--- Task directions ---
Format all of the lines below as a JSON list of strings, with each line as its own string and any blank lines left out.

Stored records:

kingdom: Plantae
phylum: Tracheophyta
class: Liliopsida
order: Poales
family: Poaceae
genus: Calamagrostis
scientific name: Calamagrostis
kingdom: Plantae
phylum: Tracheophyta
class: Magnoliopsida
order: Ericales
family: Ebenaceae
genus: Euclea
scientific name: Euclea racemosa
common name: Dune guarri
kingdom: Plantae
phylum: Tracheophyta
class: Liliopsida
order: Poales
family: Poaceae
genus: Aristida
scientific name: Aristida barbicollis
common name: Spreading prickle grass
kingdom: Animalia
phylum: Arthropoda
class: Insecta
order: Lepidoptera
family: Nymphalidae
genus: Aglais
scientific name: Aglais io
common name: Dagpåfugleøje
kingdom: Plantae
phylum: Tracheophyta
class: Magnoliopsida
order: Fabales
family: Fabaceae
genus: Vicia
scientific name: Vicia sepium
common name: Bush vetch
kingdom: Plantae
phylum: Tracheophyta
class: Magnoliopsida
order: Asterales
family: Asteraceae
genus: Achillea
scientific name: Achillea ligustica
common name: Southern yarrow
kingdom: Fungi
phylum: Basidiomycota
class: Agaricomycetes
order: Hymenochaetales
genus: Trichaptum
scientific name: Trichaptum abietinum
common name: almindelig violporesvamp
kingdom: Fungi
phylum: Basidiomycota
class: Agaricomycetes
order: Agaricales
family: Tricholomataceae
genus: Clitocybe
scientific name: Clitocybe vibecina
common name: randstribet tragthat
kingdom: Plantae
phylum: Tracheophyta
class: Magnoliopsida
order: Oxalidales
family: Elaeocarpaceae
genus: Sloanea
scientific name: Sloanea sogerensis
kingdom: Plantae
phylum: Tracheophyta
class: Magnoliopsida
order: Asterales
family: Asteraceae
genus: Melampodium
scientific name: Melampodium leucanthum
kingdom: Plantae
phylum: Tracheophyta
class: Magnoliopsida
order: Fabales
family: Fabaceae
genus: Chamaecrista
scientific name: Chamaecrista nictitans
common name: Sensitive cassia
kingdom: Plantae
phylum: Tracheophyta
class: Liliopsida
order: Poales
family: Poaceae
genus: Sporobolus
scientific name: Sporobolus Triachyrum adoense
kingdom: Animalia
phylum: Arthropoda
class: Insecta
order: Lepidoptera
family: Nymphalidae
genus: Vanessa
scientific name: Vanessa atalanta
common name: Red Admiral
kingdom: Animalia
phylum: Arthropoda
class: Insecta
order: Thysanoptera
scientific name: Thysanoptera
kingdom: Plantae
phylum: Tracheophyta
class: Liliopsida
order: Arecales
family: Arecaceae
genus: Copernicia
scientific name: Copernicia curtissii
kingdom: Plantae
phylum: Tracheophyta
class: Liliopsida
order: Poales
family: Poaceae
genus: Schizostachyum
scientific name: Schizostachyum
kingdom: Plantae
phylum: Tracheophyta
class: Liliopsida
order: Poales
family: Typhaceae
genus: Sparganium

--- Written answer ---
[
  "kingdom: Plantae",
  "phylum: Tracheophyta",
  "class: Liliopsida",
  "order: Poales",
  "family: Poaceae",
  "genus: Calamagrostis",
  "scientific name: Calamagrostis",
  "kingdom: Plantae",
  "phylum: Tracheophyta",
  "class: Magnoliopsida",
  "order: Ericales",
  "family: Ebenaceae",
  "genus: Euclea",
  "scientific name: Euclea racemosa",
  "common name: Dune guarri",
  "kingdom: Plantae",
  "phylum: Tracheophyta",
  "class: Liliopsida",
  "order: Poales",
  "family: Poaceae",
  "genus: Aristida",
  "scientific name: Aristida barbicollis",
  "common name: Spreading prickle grass",
  "kingdom: Animalia",
  "phylum: Arthropoda",
  "class: Insecta",
  "order: Lepidoptera",
  "family: Nymphalidae",
  "genus: Aglais",
  "scientific name: Aglais io",
  "common name: Dagpåfugleøje",
  "kingdom: Plantae",
  "phylum: Tracheophyta",
  "class: Magnoliopsida",
  "order: Fabales",
  "family: Fabaceae",
  "genus: Vicia",
  "scientific name: Vicia sepium",
  "common name: Bush vetch",
  "kingdom: Plantae",
  "phylum: Tracheophyta",
  "class: Magnoliopsida",
  "order: Asterales",
  "family: Asteraceae",
  "genus: Achillea",
  "scientific name: Achillea ligustica",
  "common name: Southern yarrow",
  "kingdom: Fungi",
  "phylum: Basidiomycota",
  "class: Agaricomycetes",
  "order: Hymenochaetales",
  "genus: Trichaptum",
  "scientific name: Trichaptum abietinum",
  "common name: almindelig violporesvamp",
  "kingdom: Fungi",
  "phylum: Basidiomycota",
  "class: Agaricomycetes",
  "order: Agaricales",
  "family: Tricholomataceae",
  "genus: Clitocybe",
  "scientific name: Clitocybe vibecina",
  "common name: randstribet tragthat",
  "kingdom: Plantae",
  "phylum: Tracheophyta",
  "class: Magnoliopsida",
  "order: Oxalidales",
  "family: Elaeocarpaceae",
  "genus: Sloanea",
  "scientific name: Sloanea sogerensis",
  "kingdom: Plantae",
  "phylum: Tracheophyta",
  "class: Magnoliopsida",
  "order: Asterales",
  "family: Asteraceae",
  "genus: Melampodium",
  "scientific name: Melampodium leucanthum",
  "kingdom: Plantae",
  "phylum: Tracheophyta",
  "class: Magnoliopsida",
  "order: Fabales",
  "family: Fabaceae",
  "genus: Chamaecrista",
  "scientific name: Chamaecrista nictitans",
  "common name: Sensitive cassia",
  "kingdom: Plantae",
  "phylum: Tracheophyta",
  "class: Liliopsida",
  "order: Poales",
  "family: Poaceae",
  "genus: Sporobolus",
  "scientific name: Sporobolus Triachyrum adoense",
  "kingdom: Animalia",
  "phylum: Arthropoda",
  "class: Insecta",
  "order: Lepidoptera",
  "family: Nymphalidae",
  "genus: Vanessa",
  "scientific name: Vanessa atalanta",
  "common name: Red Admiral",
  "kingdom: Animalia",
  "phylum: Arthropoda",
  "class: Insecta",
  "order: Thysanoptera",
  "scientific name: Thysanoptera",
  "kingdom: Plantae",
  "phylum: Tracheophyta",
  "class: Liliopsida",
  "order: Arecales",
  "family: Arecaceae",
  "genus: Copernicia",
  "scientific name: Copernicia curtissii",
  "kingdom: Plantae",
  "phylum: Tracheophyta",
  "class: Liliopsida",
  "order: Poales",
  "family: Poaceae",
  "genus: Schizostachyum",
  "scientific name: Schizostachyum",
  "kingdom: Plantae",
  "phylum: Tracheophyta",
  "class: Liliopsida",
  "order: Poales",
  "family: Typhaceae",
  "genus: Sparganium"
]